What to do: Copy each entry below unchanged; the images do not go in the copy.

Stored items
####################

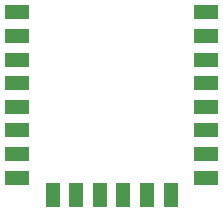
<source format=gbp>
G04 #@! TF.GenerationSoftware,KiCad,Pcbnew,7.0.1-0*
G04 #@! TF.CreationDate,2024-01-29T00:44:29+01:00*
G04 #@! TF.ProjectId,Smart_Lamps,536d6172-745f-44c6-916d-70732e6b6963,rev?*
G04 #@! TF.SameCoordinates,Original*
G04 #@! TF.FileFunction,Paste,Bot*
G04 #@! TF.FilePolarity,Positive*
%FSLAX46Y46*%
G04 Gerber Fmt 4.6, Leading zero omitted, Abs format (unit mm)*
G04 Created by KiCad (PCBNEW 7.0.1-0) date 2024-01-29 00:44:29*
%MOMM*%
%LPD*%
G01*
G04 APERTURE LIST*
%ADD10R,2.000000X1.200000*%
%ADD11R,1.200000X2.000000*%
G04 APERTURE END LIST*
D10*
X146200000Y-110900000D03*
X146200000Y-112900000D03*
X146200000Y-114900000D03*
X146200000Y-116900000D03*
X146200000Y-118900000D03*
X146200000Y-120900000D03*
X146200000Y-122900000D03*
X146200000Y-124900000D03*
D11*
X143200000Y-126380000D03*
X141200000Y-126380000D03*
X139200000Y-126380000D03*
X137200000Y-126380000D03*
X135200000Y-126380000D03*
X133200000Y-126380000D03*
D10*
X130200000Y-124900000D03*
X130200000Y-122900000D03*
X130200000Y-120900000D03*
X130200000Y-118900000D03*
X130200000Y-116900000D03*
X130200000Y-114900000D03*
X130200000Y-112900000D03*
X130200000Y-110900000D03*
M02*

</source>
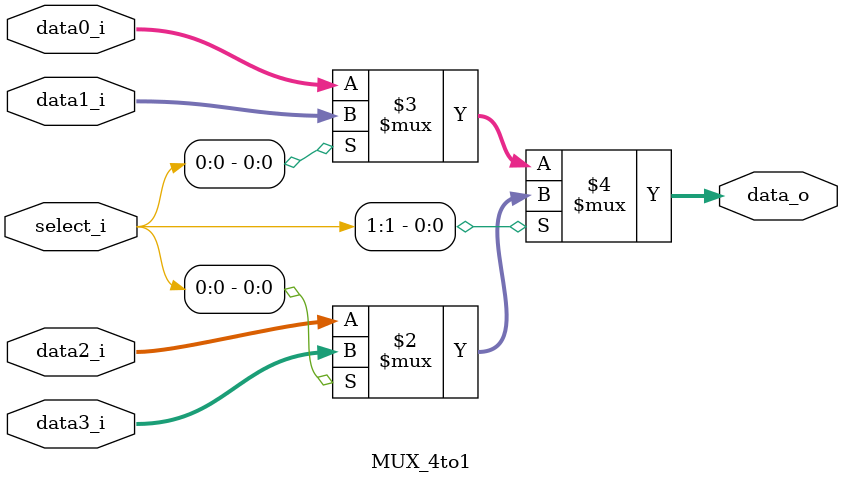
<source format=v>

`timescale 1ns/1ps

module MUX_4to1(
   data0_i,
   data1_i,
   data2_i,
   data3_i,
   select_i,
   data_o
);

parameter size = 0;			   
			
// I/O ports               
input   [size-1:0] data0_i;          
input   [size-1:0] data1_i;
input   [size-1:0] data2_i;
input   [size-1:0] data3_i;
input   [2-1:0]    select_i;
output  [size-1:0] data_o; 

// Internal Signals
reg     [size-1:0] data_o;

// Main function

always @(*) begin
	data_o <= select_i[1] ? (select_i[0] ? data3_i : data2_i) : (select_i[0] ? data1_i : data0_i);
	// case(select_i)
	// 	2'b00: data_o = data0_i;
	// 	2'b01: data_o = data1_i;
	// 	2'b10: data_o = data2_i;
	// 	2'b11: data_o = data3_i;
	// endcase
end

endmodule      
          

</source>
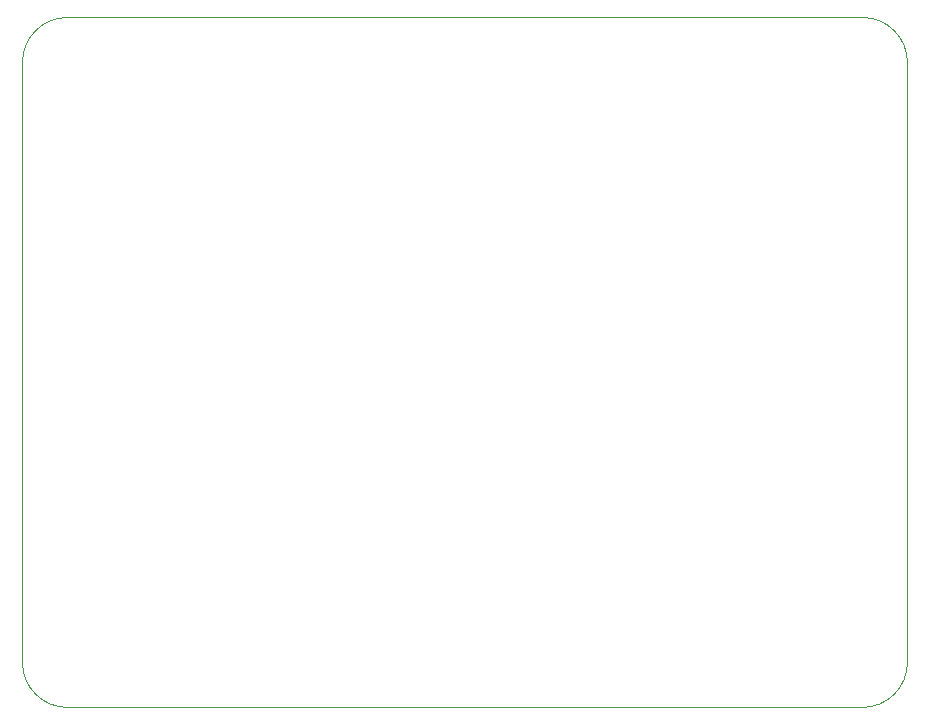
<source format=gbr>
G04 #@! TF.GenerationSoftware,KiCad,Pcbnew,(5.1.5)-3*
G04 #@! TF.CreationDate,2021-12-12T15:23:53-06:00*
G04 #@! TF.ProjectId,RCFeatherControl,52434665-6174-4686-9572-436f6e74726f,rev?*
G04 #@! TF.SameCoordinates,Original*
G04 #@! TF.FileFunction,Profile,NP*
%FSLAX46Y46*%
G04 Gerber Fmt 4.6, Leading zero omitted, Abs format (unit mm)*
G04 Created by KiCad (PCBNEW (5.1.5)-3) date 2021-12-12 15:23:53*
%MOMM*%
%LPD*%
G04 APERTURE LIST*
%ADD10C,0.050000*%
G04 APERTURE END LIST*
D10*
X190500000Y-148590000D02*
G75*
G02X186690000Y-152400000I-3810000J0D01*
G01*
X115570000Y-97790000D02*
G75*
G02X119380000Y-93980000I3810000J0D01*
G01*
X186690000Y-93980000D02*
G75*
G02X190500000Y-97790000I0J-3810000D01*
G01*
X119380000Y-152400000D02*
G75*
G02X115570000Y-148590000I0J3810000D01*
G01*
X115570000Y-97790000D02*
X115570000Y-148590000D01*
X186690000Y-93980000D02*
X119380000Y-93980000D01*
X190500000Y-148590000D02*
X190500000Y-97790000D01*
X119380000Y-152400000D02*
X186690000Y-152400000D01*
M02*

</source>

####################

Completed exercise:
<source format=gbp>
G04 #@! TF.GenerationSoftware,KiCad,Pcbnew,7.0.1-0*
G04 #@! TF.CreationDate,2024-01-29T00:44:29+01:00*
G04 #@! TF.ProjectId,Smart_Lamps,536d6172-745f-44c6-916d-70732e6b6963,rev?*
G04 #@! TF.SameCoordinates,Original*
G04 #@! TF.FileFunction,Paste,Bot*
G04 #@! TF.FilePolarity,Positive*
%FSLAX46Y46*%
G04 Gerber Fmt 4.6, Leading zero omitted, Abs format (unit mm)*
G04 Created by KiCad (PCBNEW 7.0.1-0) date 2024-01-29 00:44:29*
%MOMM*%
%LPD*%
G01*
G04 APERTURE LIST*
%ADD10R,2.000000X1.200000*%
%ADD11R,1.200000X2.000000*%
G04 APERTURE END LIST*
D10*
X146200000Y-110900000D03*
X146200000Y-112900000D03*
X146200000Y-114900000D03*
X146200000Y-116900000D03*
X146200000Y-118900000D03*
X146200000Y-120900000D03*
X146200000Y-122900000D03*
X146200000Y-124900000D03*
D11*
X143200000Y-126380000D03*
X141200000Y-126380000D03*
X139200000Y-126380000D03*
X137200000Y-126380000D03*
X135200000Y-126380000D03*
X133200000Y-126380000D03*
D10*
X130200000Y-124900000D03*
X130200000Y-122900000D03*
X130200000Y-120900000D03*
X130200000Y-118900000D03*
X130200000Y-116900000D03*
X130200000Y-114900000D03*
X130200000Y-112900000D03*
X130200000Y-110900000D03*
M02*

</source>
<source format=v>

`timescale 1ns/1ps

module MUX_4to1(
   data0_i,
   data1_i,
   data2_i,
   data3_i,
   select_i,
   data_o
);

parameter size = 0;			   
			
// I/O ports               
input   [size-1:0] data0_i;          
input   [size-1:0] data1_i;
input   [size-1:0] data2_i;
input   [size-1:0] data3_i;
input   [2-1:0]    select_i;
output  [size-1:0] data_o; 

// Internal Signals
reg     [size-1:0] data_o;

// Main function

always @(*) begin
	data_o <= select_i[1] ? (select_i[0] ? data3_i : data2_i) : (select_i[0] ? data1_i : data0_i);
	// case(select_i)
	// 	2'b00: data_o = data0_i;
	// 	2'b01: data_o = data1_i;
	// 	2'b10: data_o = data2_i;
	// 	2'b11: data_o = data3_i;
	// endcase
end

endmodule      
          

</source>
<source format=gbr>
G04 #@! TF.GenerationSoftware,KiCad,Pcbnew,(5.1.5)-3*
G04 #@! TF.CreationDate,2021-12-12T15:23:53-06:00*
G04 #@! TF.ProjectId,RCFeatherControl,52434665-6174-4686-9572-436f6e74726f,rev?*
G04 #@! TF.SameCoordinates,Original*
G04 #@! TF.FileFunction,Profile,NP*
%FSLAX46Y46*%
G04 Gerber Fmt 4.6, Leading zero omitted, Abs format (unit mm)*
G04 Created by KiCad (PCBNEW (5.1.5)-3) date 2021-12-12 15:23:53*
%MOMM*%
%LPD*%
G04 APERTURE LIST*
%ADD10C,0.050000*%
G04 APERTURE END LIST*
D10*
X190500000Y-148590000D02*
G75*
G02X186690000Y-152400000I-3810000J0D01*
G01*
X115570000Y-97790000D02*
G75*
G02X119380000Y-93980000I3810000J0D01*
G01*
X186690000Y-93980000D02*
G75*
G02X190500000Y-97790000I0J-3810000D01*
G01*
X119380000Y-152400000D02*
G75*
G02X115570000Y-148590000I0J3810000D01*
G01*
X115570000Y-97790000D02*
X115570000Y-148590000D01*
X186690000Y-93980000D02*
X119380000Y-93980000D01*
X190500000Y-148590000D02*
X190500000Y-97790000D01*
X119380000Y-152400000D02*
X186690000Y-152400000D01*
M02*

</source>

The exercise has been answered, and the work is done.